L'orto americano - (Pupi Avati, 2024) - Recensione - Con Filippo Scotti, Roberto De Francesco
Bologna, ultimi mesi della Seconda guerra mondiale.
Un giovane con ambizioni letterarie ritenuto dalla società dell'epoca problematico e psicologicamente instabile, rimane folgorato dallo sguardo di un’infermiera dell’esercito americano con la quale ha scambiato poche parole.
Quell’incontro diventa per lui un’ossessione assoluta.
Un anno dopo, il ragazzo si trasferisce nel Midwest americano, proprio vicino alla casa in cui l’infermiera è cresciuta. Qui la sua infatuazione si trasforma in qualcosa di più oscuro, in bilico tra amore, delirio e minaccia, mentre il passato e la psiche del protagonista si intrecciano in un crescendo inquietante e irrisolto.

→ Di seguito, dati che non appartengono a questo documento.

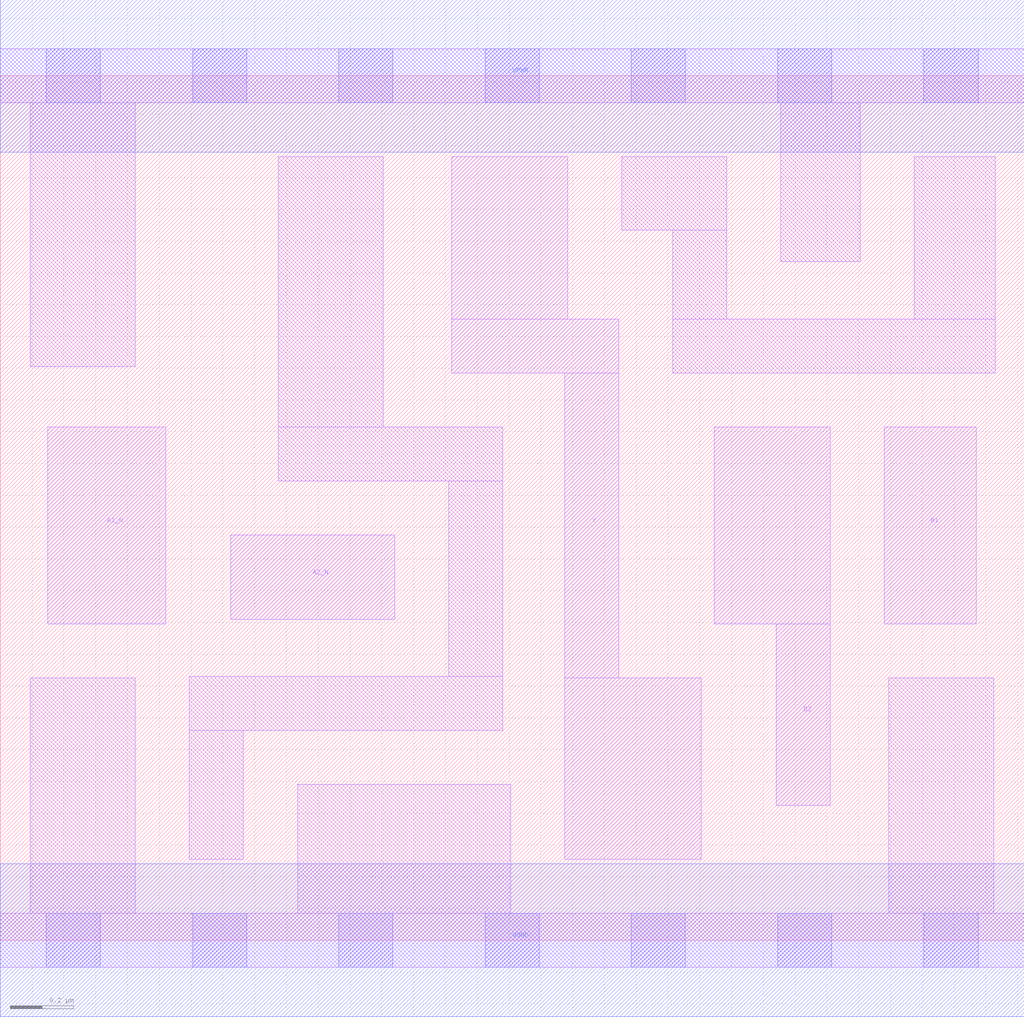
<source format=lef>
# Copyright 2020 The SkyWater PDK Authors
#
# Licensed under the Apache License, Version 2.0 (the "License");
# you may not use this file except in compliance with the License.
# You may obtain a copy of the License at
#
#     https://www.apache.org/licenses/LICENSE-2.0
#
# Unless required by applicable law or agreed to in writing, software
# distributed under the License is distributed on an "AS IS" BASIS,
# WITHOUT WARRANTIES OR CONDITIONS OF ANY KIND, either express or implied.
# See the License for the specific language governing permissions and
# limitations under the License.
#
# SPDX-License-Identifier: Apache-2.0

VERSION 5.7 ;
  NAMESCASESENSITIVE ON ;
  NOWIREEXTENSIONATPIN ON ;
  DIVIDERCHAR "/" ;
  BUSBITCHARS "[]" ;
UNITS
  DATABASE MICRONS 200 ;
END UNITS
MACRO sky130_fd_sc_hd__a2bb2oi_1
  CLASS CORE ;
  SOURCE USER ;
  FOREIGN sky130_fd_sc_hd__a2bb2oi_1 ;
  ORIGIN  0.000000  0.000000 ;
  SIZE  3.220000 BY  2.720000 ;
  SYMMETRY X Y R90 ;
  SITE unithd ;
  PIN A1_N
    ANTENNAGATEAREA  0.247500 ;
    DIRECTION INPUT ;
    USE SIGNAL ;
    PORT
      LAYER li1 ;
        RECT 0.150000 0.995000 0.520000 1.615000 ;
    END
  END A1_N
  PIN A2_N
    ANTENNAGATEAREA  0.247500 ;
    DIRECTION INPUT ;
    USE SIGNAL ;
    PORT
      LAYER li1 ;
        RECT 0.725000 1.010000 1.240000 1.275000 ;
    END
  END A2_N
  PIN B1
    ANTENNAGATEAREA  0.247500 ;
    DIRECTION INPUT ;
    USE SIGNAL ;
    PORT
      LAYER li1 ;
        RECT 2.780000 0.995000 3.070000 1.615000 ;
    END
  END B1
  PIN B2
    ANTENNAGATEAREA  0.247500 ;
    DIRECTION INPUT ;
    USE SIGNAL ;
    PORT
      LAYER li1 ;
        RECT 2.245000 0.995000 2.610000 1.615000 ;
        RECT 2.440000 0.425000 2.610000 0.995000 ;
    END
  END B2
  PIN Y
    ANTENNADIFFAREA  0.515500 ;
    DIRECTION OUTPUT ;
    USE SIGNAL ;
    PORT
      LAYER li1 ;
        RECT 1.420000 1.785000 1.945000 1.955000 ;
        RECT 1.420000 1.955000 1.785000 2.465000 ;
        RECT 1.775000 0.255000 2.205000 0.825000 ;
        RECT 1.775000 0.825000 1.945000 1.785000 ;
    END
  END Y
  PIN VGND
    DIRECTION INOUT ;
    SHAPE ABUTMENT ;
    USE GROUND ;
    PORT
      LAYER met1 ;
        RECT 0.000000 -0.240000 3.220000 0.240000 ;
    END
  END VGND
  PIN VPWR
    DIRECTION INOUT ;
    SHAPE ABUTMENT ;
    USE POWER ;
    PORT
      LAYER met1 ;
        RECT 0.000000 2.480000 3.220000 2.960000 ;
    END
  END VPWR
  OBS
    LAYER li1 ;
      RECT 0.000000 -0.085000 3.220000 0.085000 ;
      RECT 0.000000  2.635000 3.220000 2.805000 ;
      RECT 0.095000  0.085000 0.425000 0.825000 ;
      RECT 0.095000  1.805000 0.425000 2.635000 ;
      RECT 0.595000  0.255000 0.765000 0.660000 ;
      RECT 0.595000  0.660000 1.580000 0.830000 ;
      RECT 0.875000  1.445000 1.580000 1.615000 ;
      RECT 0.875000  1.615000 1.205000 2.465000 ;
      RECT 0.935000  0.085000 1.605000 0.490000 ;
      RECT 1.410000  0.830000 1.580000 1.445000 ;
      RECT 1.955000  2.235000 2.285000 2.465000 ;
      RECT 2.115000  1.785000 3.130000 1.955000 ;
      RECT 2.115000  1.955000 2.285000 2.235000 ;
      RECT 2.455000  2.135000 2.705000 2.635000 ;
      RECT 2.795000  0.085000 3.125000 0.825000 ;
      RECT 2.875000  1.955000 3.130000 2.465000 ;
    LAYER mcon ;
      RECT 0.145000 -0.085000 0.315000 0.085000 ;
      RECT 0.145000  2.635000 0.315000 2.805000 ;
      RECT 0.605000 -0.085000 0.775000 0.085000 ;
      RECT 0.605000  2.635000 0.775000 2.805000 ;
      RECT 1.065000 -0.085000 1.235000 0.085000 ;
      RECT 1.065000  2.635000 1.235000 2.805000 ;
      RECT 1.525000 -0.085000 1.695000 0.085000 ;
      RECT 1.525000  2.635000 1.695000 2.805000 ;
      RECT 1.985000 -0.085000 2.155000 0.085000 ;
      RECT 1.985000  2.635000 2.155000 2.805000 ;
      RECT 2.445000 -0.085000 2.615000 0.085000 ;
      RECT 2.445000  2.635000 2.615000 2.805000 ;
      RECT 2.905000 -0.085000 3.075000 0.085000 ;
      RECT 2.905000  2.635000 3.075000 2.805000 ;
  END
END sky130_fd_sc_hd__a2bb2oi_1

</source>
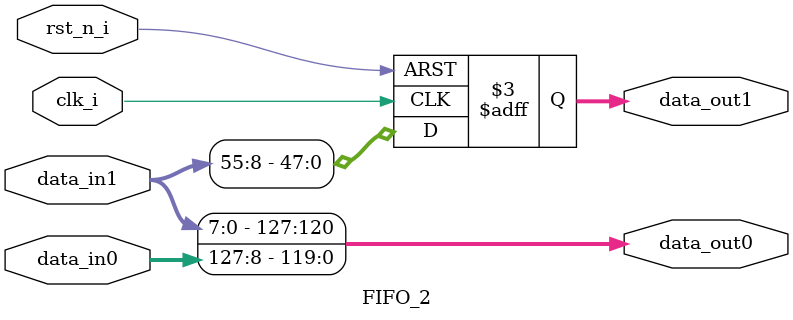
<source format=v>
module FIFO_2 (
    input               clk_i    ,
    input               rst_n_i  ,
    input  wire [127:0] data_in0 ,
    input  wire [ 55:0] data_in1 ,
    output wire [127:0] data_out0,
    output reg  [ 47:0] data_out1
);

    always@(posedge clk_i or negedge rst_n_i)
        begin
            if(!rst_n_i)
                begin
                    data_out1 <= 0;
                end
            else
                begin
                    data_out1 <= data_in1[55:8];
                end
        end

    assign data_out0 = { data_in1[7:0] , data_in0[127:8] };

endmodule


</source>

Scritto e diretto da Pupi Avati, L’orto americano è un film che mescola horror, thriller e dramma psicologico, con atmosfere sospese e un forte senso di mistero.
Mistero anche per lo spettatore, che si trova di fronte a situazioni decisamente (e, immagino, volutamente) poco chiare o inverosimili, che rimangono spesso sospese e non procedono in una direzione compiuta e confortevole.
Voluta è certamente anche la scelta di non dare un nome e un cognome al protagonista, indicato come “Lui”.
Suggestive alcune immagini della pellicola, in bianco e nero.